The Midnight Sky fa invece soltanto arrabbiare. Fa arrabbiare per quanto è palese che Clooney abbia totalmente sbagliato strada (di nuovo) rispetto al percorso promettente degli inizi, imbarcandosi nella regia di un film con una sceneggiatura inconsistente, lontana dalle sue corde, che fa acqua da tutte le parti. The Midnight Sky è, semplicemente, una vera noia. La storia è tratta da un libro (La distanza tra le stelle di Lily Brooks-Dalton), e vede scorrere parallelamente due trame. Siamo nel 2049 e in un osservatorio del Polo Nord - e sull’intero pianeta Terra - è rimasto solo il disilluso scienziato Augustine Lofthouse (Clooney stesso). Augustine scopre però presto di non essere solo: una bambina infatti si aggira silenziosa nella struttura, e grazie anche al suo aiuto riesce ad entrare in contatto con degli astronauti (tra cui figura Felicity Jones, volto di Rogue One: A Star Wars Story) in missione nello spazio per trovare un nuovo pianeta vivibile. Alternando le poche vicende di Augustine e degli astronauti, Clooney sembra voler dimostrare qualcosa che non riesce a comunicare; deviando qualche volta sulla suspence, il film arriva però troppo tardi (negli ultimi dieci minuti!) e con un polt-twist al tanto cercato tono filosofico-esistenzialista.
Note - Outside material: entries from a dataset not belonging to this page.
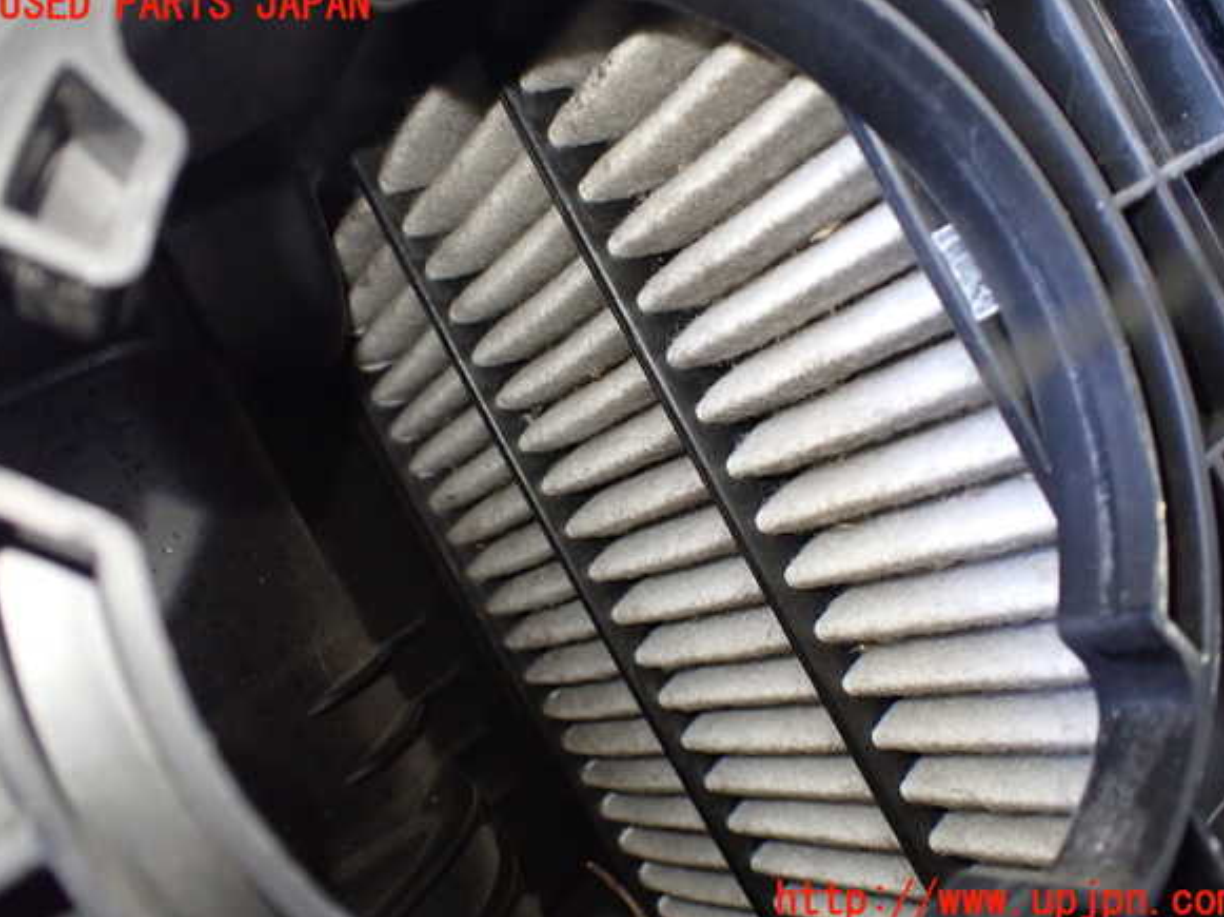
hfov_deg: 58.4
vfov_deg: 45.4
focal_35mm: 31
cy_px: 453
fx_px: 1095
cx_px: 619
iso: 800
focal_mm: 5.4
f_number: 2.3
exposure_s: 1/60
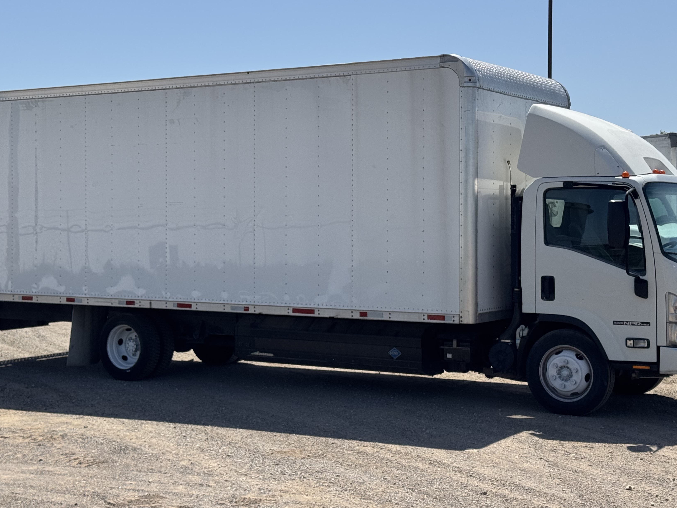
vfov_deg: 24.8
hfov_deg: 32.7
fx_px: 1154
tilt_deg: +1.7
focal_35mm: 59
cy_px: 211
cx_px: 335
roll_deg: +0.1
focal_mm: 6.76
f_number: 1.78
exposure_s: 1/5848
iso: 64
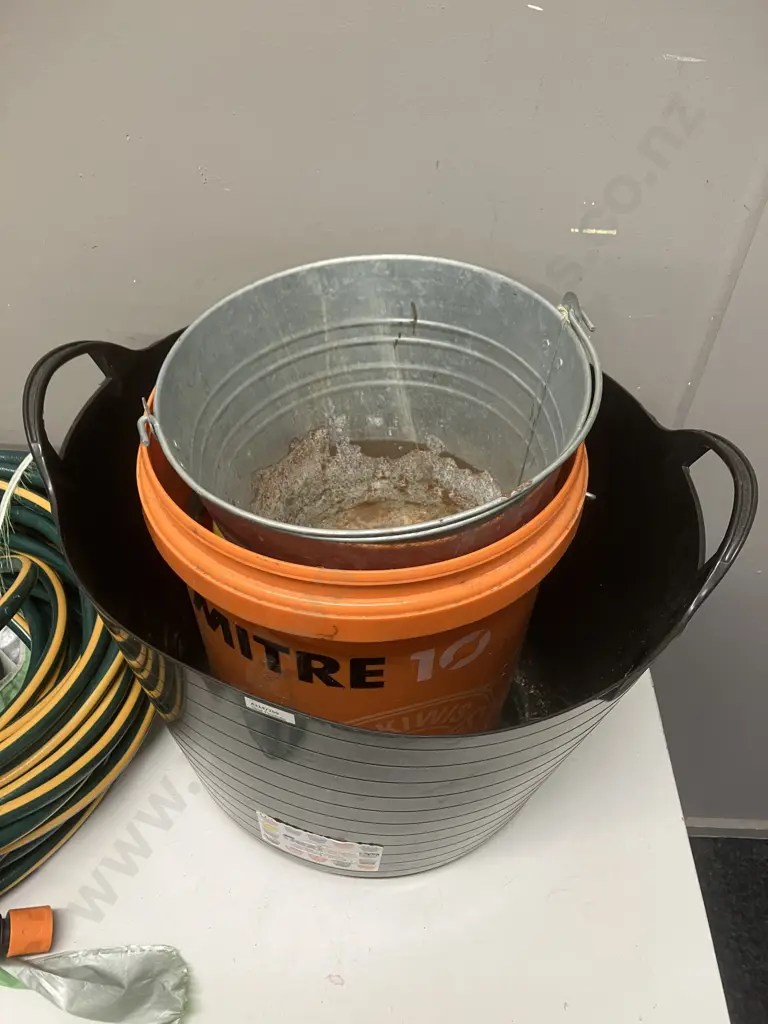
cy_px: 512
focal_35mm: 28
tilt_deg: -44.2
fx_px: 828
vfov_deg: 63.4
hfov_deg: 49.7
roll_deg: -3.9
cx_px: 384
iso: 100
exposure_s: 1/50
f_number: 1.8
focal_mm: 3.99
Dopo tutto il filotto degli ultimi anni di film sullo spazio (dall’autorialismo quasi sperimentale di High Life all’high-concept emozionale Interstellar, passando per l’intimismo di Ad Astra) era comunque difficile per Clooney regalare al pubblico qualcosa di nuovo. Qui però l'atmosfera sci-fi non è quasi mai convincente, anzi sembra sempre finta, costruita, fine a sé stessa. Ci sono sì dei momenti in cui l'azione riesce a coinvolgere, in cui l'ambientazione di genere fatta di astronavi e assenza di gravità riesce a dare un motivo della sua esistenza, regalando momenti di buon dinamismo: questi momenti tuttavia sono veramente pochi e sembrano soltanto una fortunata deviazione rispetto al tono generale del film, fatto di silenzi inspiegabili e personaggi ermetici. L'impressione è insomma quella che Clooney abbia voluto a tutti i costi fare un film d'autore, rinunciando alla possibilità di fare un buon film di intrattenimento.

Ma, probabilmente, anche una regia diversa non avrebbe salvato questa storia piena di crepe, domande lasciate irrisolte, cose che fanno storcere il naso. Clooney fa il suo, cerca di salvare il salvabile. Ma di certo non è ancora il momento del suo cinema d'autore. Sarà per la prossima? Noi ci speriamo.